Türk Elçi saldırı amacıyla Almanya’nın SSCB’yi güneydoğu tarafından kuşatmak için Romanya ve Macaristan’da bazı askeri faaliyetlerde bulunduğuna dikkat çekti. Sovyet Elçi Smetanin’in, Almanya ve SSCB arasında saldırmazlık anlaşması bulunduğunu hatırlatması üzerine Büyükelçi Tek gülümseyerek, “Ama sadece görünüşte öyle, bu kağıt üstünde bir anlaşma…” dedi.
1940 yılında Tokyo’daki Türkiye Büyükelçiliği’nde düzenlenen 29 Ekim Cumhuriyet Bayramı resepsiyonunda Tek, Sovyet mevkidaşı Smetanin’i bir kez daha, “Almanya Avrupa zaferinin ardından mutlaka size doğru harekete geçecek” sözleriyle uyarma gereği hissetti. Rus tarihçiye göre, Türk diplomat yaptığı görüşmelerde saldırmazlık anlaşmasının Moskova’nın aleyhine olduğuna sık sık vurgu yaptı.
Vinokurov, “Temmuz 1940’ta Türkiye’nin Macaristan Büyükelçisi Ruşen Eşref Ünaydın da Sovyet Elçisi Şaronov’a Alman birliklerinin Macaristan üzerinden Romanya’ya hareket ettiğine dikkat çekti” dedi.
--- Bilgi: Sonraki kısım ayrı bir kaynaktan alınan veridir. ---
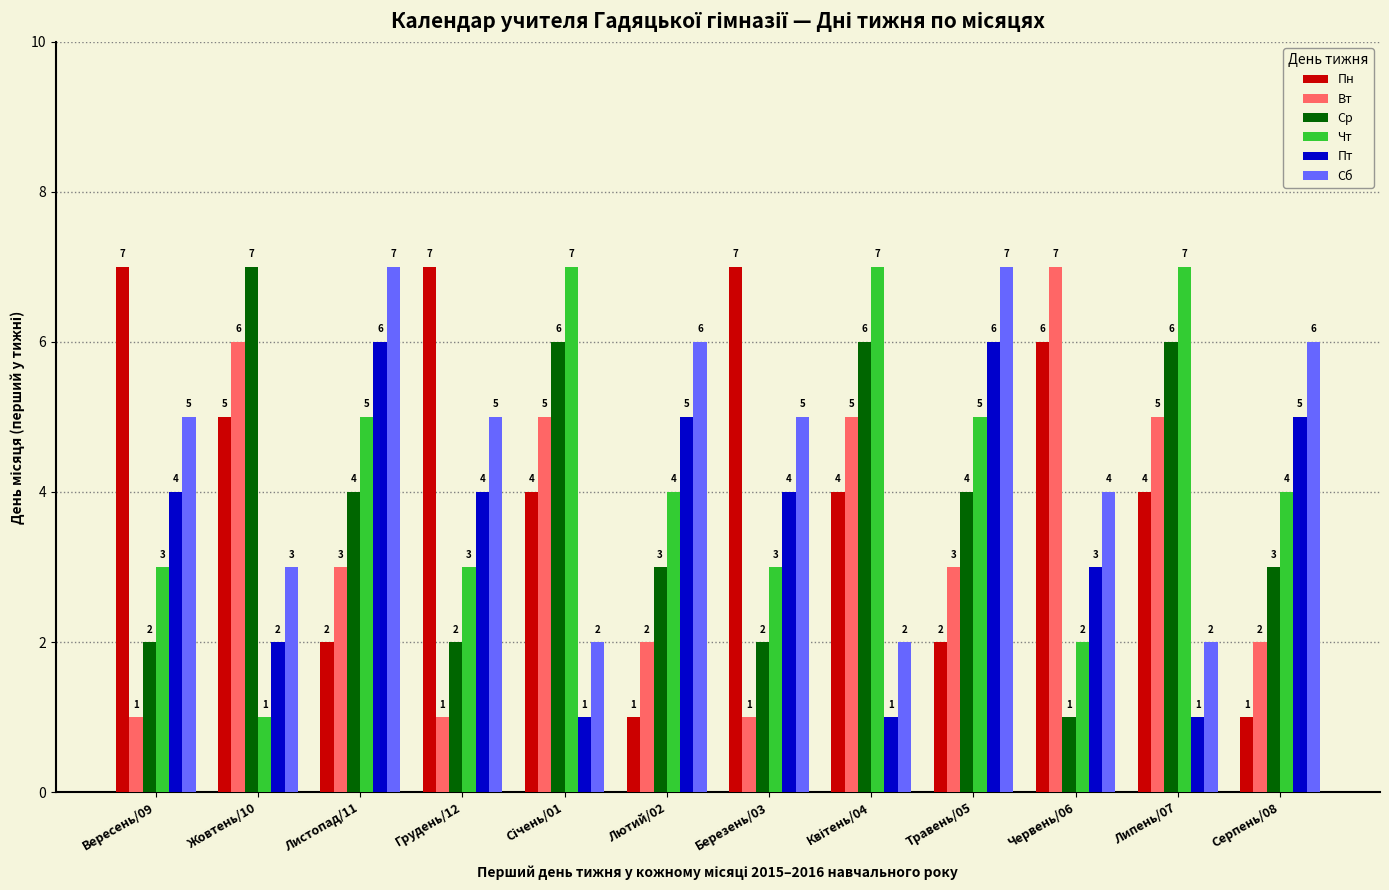

At how many categories does at least one series exceed 5?

12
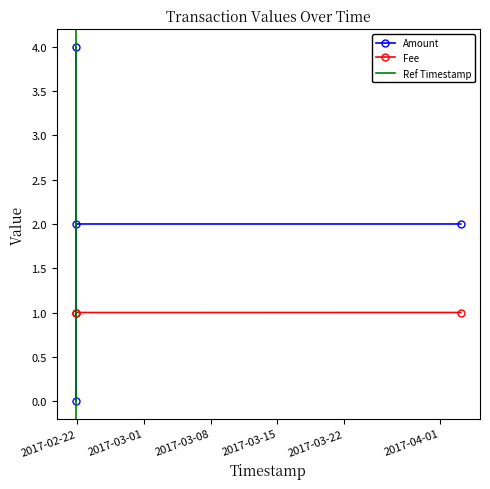

How many values in the Amount series are below 2?

1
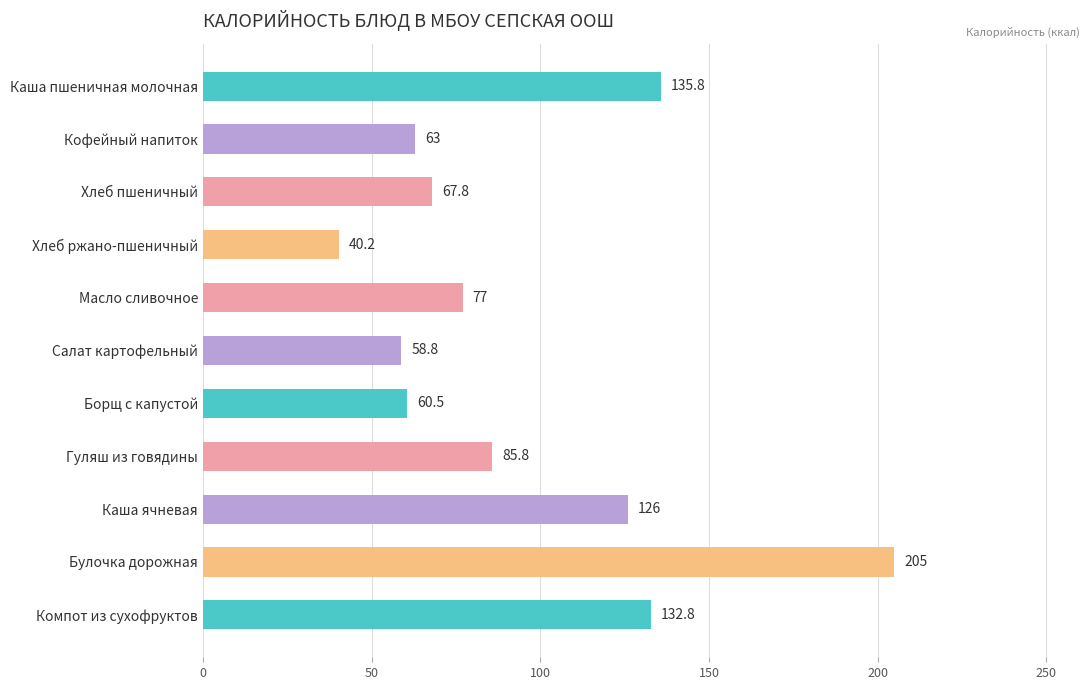

How many series are shown in this chart?

1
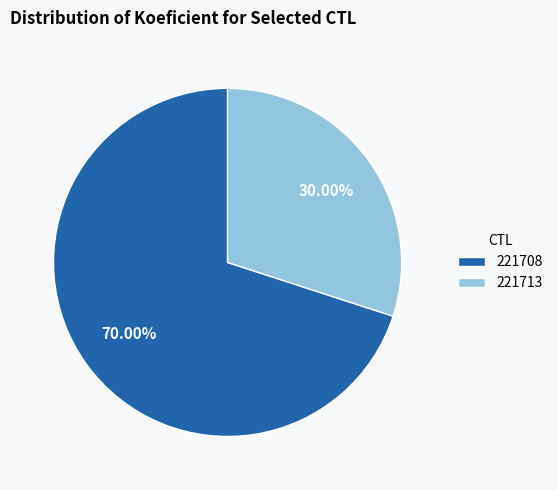

To the nearest percent, what is the average slice percentage?

50%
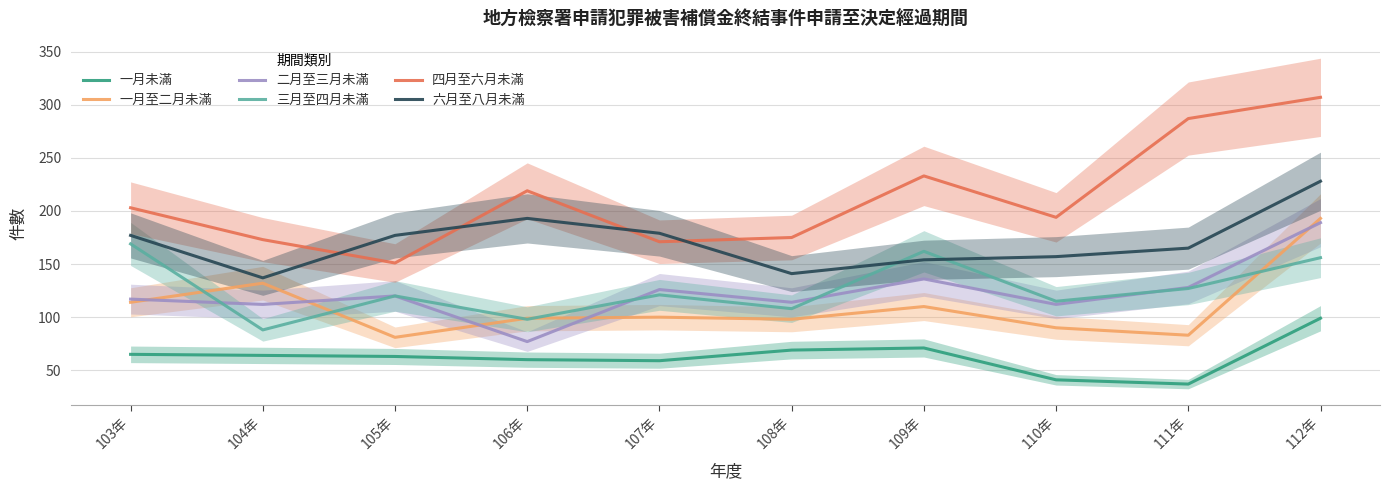

At which category does 四月至六月未滿 reach its first local peak?

106年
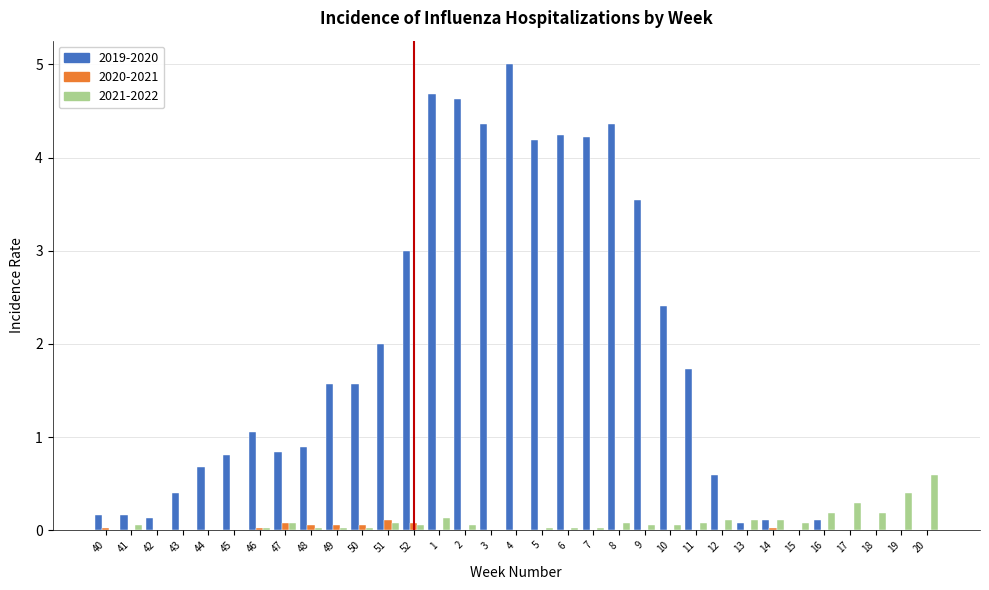

The 2020-2021 series shows 0.0 at 5. True or false?

True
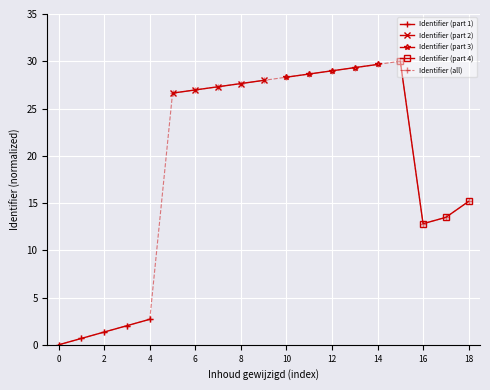

Is this an area chart (filled region under the line)?

No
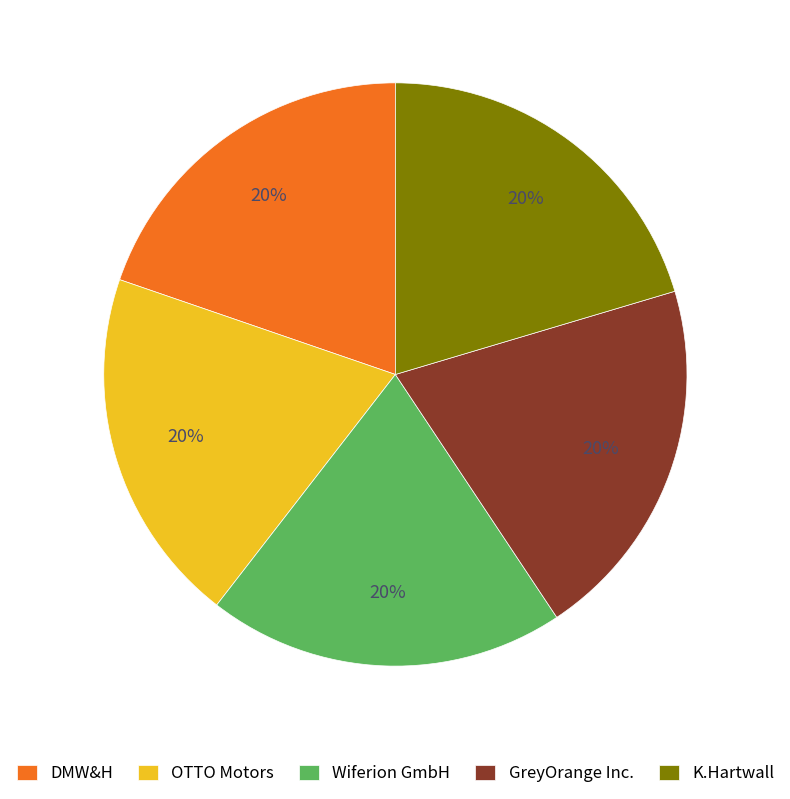

What is the ratio of the value at Wiferion GmbH to the value at GreyOrange Inc.?

1.0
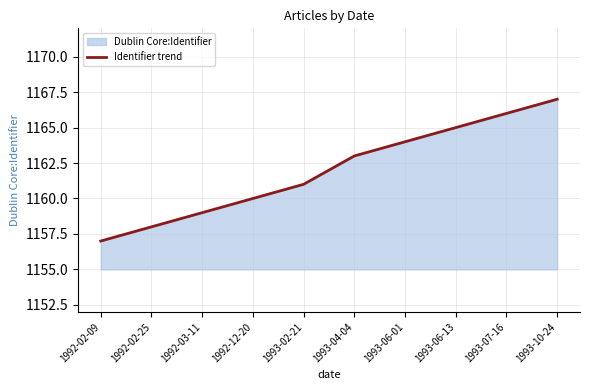

Approximately how many times larger is the value at 1993-10-24 compared to 1993-07-16?

1.0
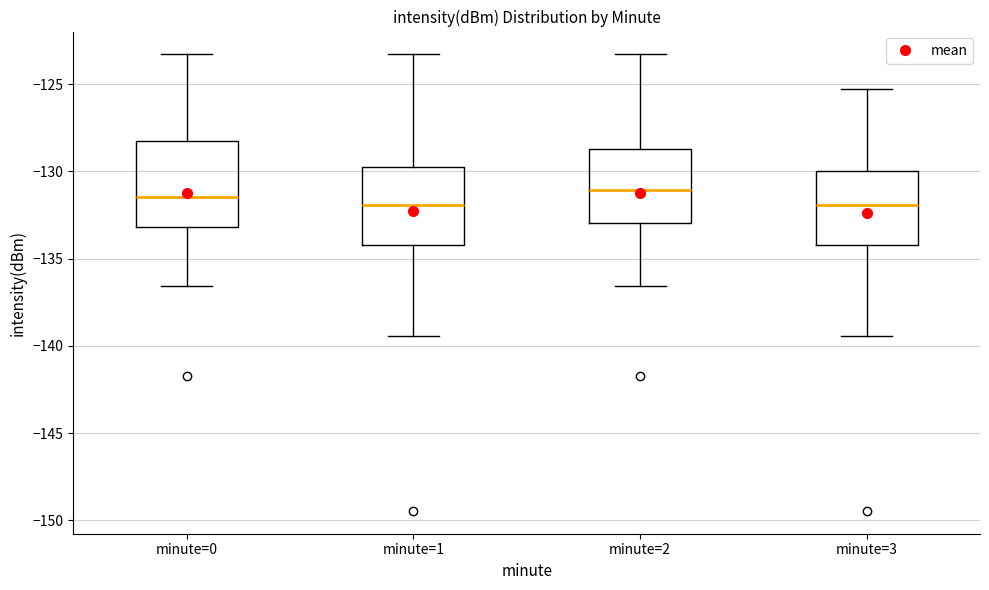

Reading left to right, transcribe this box plot: for each box, give where its median line is, the range the box spans, and where its two whiskers end, as read against the y-axis. The values are not printed on the chart, so give them approximately, as read against the axis.

minute=0: median -131.5, box -133.0 to -128.5, whiskers -136.5 to -123.5
minute=1: median -132.0, box -134.0 to -130.0, whiskers -139.5 to -123.5
minute=2: median -131.0, box -133.0 to -128.5, whiskers -136.5 to -123.5
minute=3: median -132.0, box -134.0 to -130.0, whiskers -139.5 to -125.5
Benzer şekilde 4 Ocak 1941’te Türkiye’nin Berlin Büyükelçiliği Maslahatgüzarı Alkent, Sovyet Büyükelçisi V. Dekanozov’a Almanya’nın Sovyetlere saldıracağı konusunda uyarıda bulundu. 13 Ocak’ta Türk diplomat Sovyet mevkidaşıyla yaptığı bir diğer görüşmede Romanya-SSCB sınırında çok sayıda Nazi askerinin bulunduğunu söyledi.
Adı yeniden değişebilir
1956’da düzenlenen Sovyetler Birliği Komünist Partisi 20. Kongresi’nde Genel Sekreter Nikita Kruşçev’in Stalin dönemini eleştirmesinin ardından 10 Kasım 1956’da Stalingrad’ın adı Volgograd olarak değiştirildi. Özellikle her 9 Mayıs öncesi Rusya’da kente yeniden eski adının verilmesiyle ilgili tartışmalar yaşanıyor.
Devlet Başkanı Vladimir Putin, 80. yıl dönümü öncesine yaptığı açıklamada, 2. Dünya Savaşı yıllarında Stalingrad’da dünyanın kaderinin tayin edildiğini söyledi.
Volgograd kentinde düzenlenen forumda konuşan Putin, “Düşman Volga kıyılarında durduruldu ve bozguna uğratıldı. Nazi savaş makinesine kesin bir darbe indirildi. Savaşta radikal bir dönüm noktası sağlandı, Batı’ya, Berlin’e, çok yakında, yani 9 Mayıs’ta 80. yıl dönümünü büyük bir coşkuyla kutlayacağımız Büyük Zafer’e giden yol açıldı” dedi.
Rusya lideri Putin, Volgograd havalimanına dönemin Sovyet lideri Stalin’in ismini taşıyan “Stalingrad” adının verilmesi talebine destek vererek, ilgili kararnameyi de imzaladı.
Volgograd kentinin isminin Stalingrad olarak değiştirilmesi konusunu da ele alacağı sözünü veren Putin, kent sakinlerinin alacağı karara göre adım atacağını belirterek, “Kararı kent sakinleri verecek. Onlara sormamız lazım” diye konuştu.